[Saved entries]
● ● ● ● ● ● ●
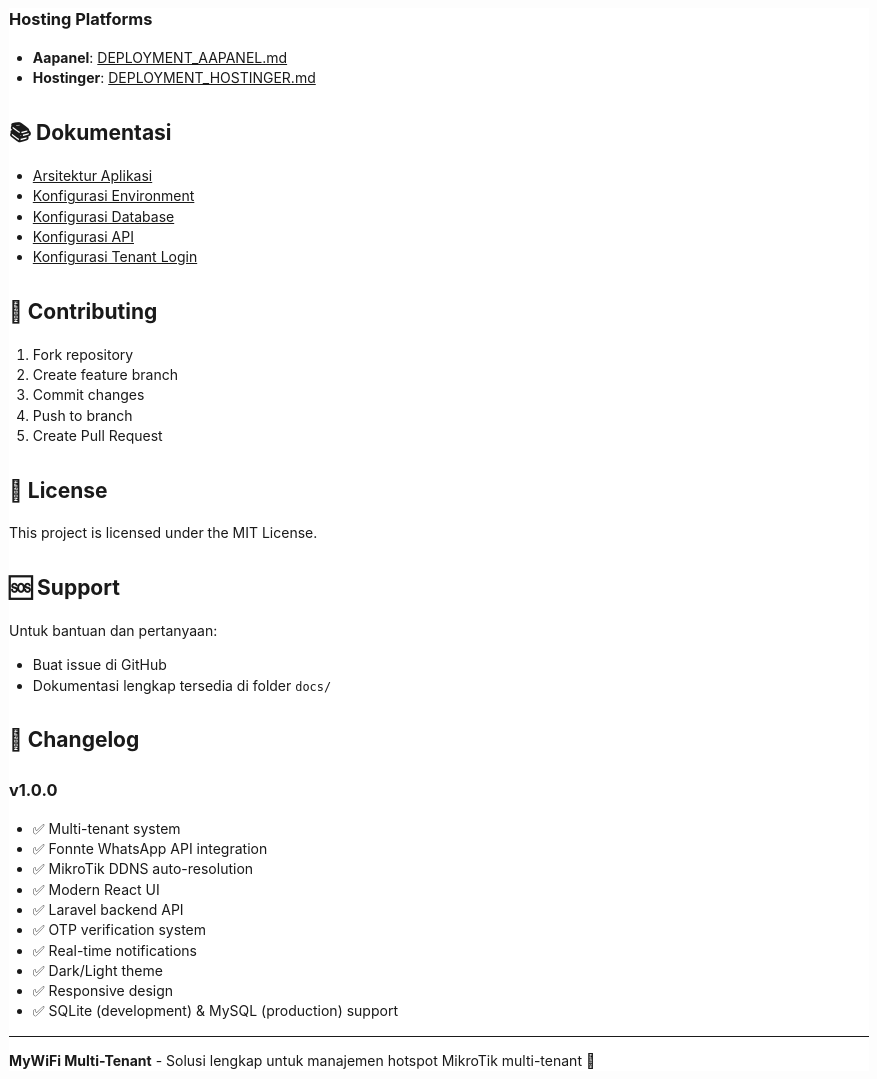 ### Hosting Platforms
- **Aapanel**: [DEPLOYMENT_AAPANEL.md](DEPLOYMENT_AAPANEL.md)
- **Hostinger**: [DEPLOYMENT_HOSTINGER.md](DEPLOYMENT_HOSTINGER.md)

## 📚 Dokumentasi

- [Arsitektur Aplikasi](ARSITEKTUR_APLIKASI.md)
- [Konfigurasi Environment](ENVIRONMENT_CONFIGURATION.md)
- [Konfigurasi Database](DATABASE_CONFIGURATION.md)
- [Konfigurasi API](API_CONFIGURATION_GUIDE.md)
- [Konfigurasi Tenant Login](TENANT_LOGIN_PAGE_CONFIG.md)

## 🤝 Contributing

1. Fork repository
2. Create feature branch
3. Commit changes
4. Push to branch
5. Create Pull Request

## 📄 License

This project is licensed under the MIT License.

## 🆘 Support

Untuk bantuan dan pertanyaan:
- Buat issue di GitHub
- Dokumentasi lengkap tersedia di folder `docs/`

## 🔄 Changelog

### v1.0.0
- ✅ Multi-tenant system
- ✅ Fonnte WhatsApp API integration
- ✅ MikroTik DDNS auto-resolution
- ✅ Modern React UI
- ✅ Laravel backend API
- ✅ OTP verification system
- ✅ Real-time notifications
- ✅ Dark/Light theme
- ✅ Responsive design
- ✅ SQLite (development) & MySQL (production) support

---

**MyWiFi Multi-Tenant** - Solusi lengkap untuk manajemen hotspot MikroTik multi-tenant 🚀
● ● ● ● ● ● ●
Work request —
Pull the text from all of the saved entries and repeat every line unchanged, leaving out the pictures.

Result for this exercise —
 ### Hosting Platforms
- **Aapanel**: [DEPLOYMENT_AAPANEL.md](DEPLOYMENT_AAPANEL.md)
- **Hostinger**: [DEPLOYMENT_HOSTINGER.md](DEPLOYMENT_HOSTINGER.md)

## 📚 Dokumentasi

- [Arsitektur Aplikasi](ARSITEKTUR_APLIKASI.md)
- [Konfigurasi Environment](ENVIRONMENT_CONFIGURATION.md)
- [Konfigurasi Database](DATABASE_CONFIGURATION.md)
- [Konfigurasi API](API_CONFIGURATION_GUIDE.md)
- [Konfigurasi Tenant Login](TENANT_LOGIN_PAGE_CONFIG.md)

## 🤝 Contributing

1. Fork repository
2. Create feature branch
3. Commit changes
4. Push to branch
5. Create Pull Request

## 📄 License

This project is licensed under the MIT License.

## 🆘 Support

Untuk bantuan dan pertanyaan:
- Buat issue di GitHub
- Dokumentasi lengkap tersedia di folder `docs/`

## 🔄 Changelog

### v1.0.0
- ✅ Multi-tenant system
- ✅ Fonnte WhatsApp API integration
- ✅ MikroTik DDNS auto-resolution
- ✅ Modern React UI
- ✅ Laravel backend API
- ✅ OTP verification system
- ✅ Real-time notifications
- ✅ Dark/Light theme
- ✅ Responsive design
- ✅ SQLite (development) & MySQL (production) support

---

**MyWiFi Multi-Tenant** - Solusi lengkap untuk manajemen hotspot MikroTik multi-tenant 🚀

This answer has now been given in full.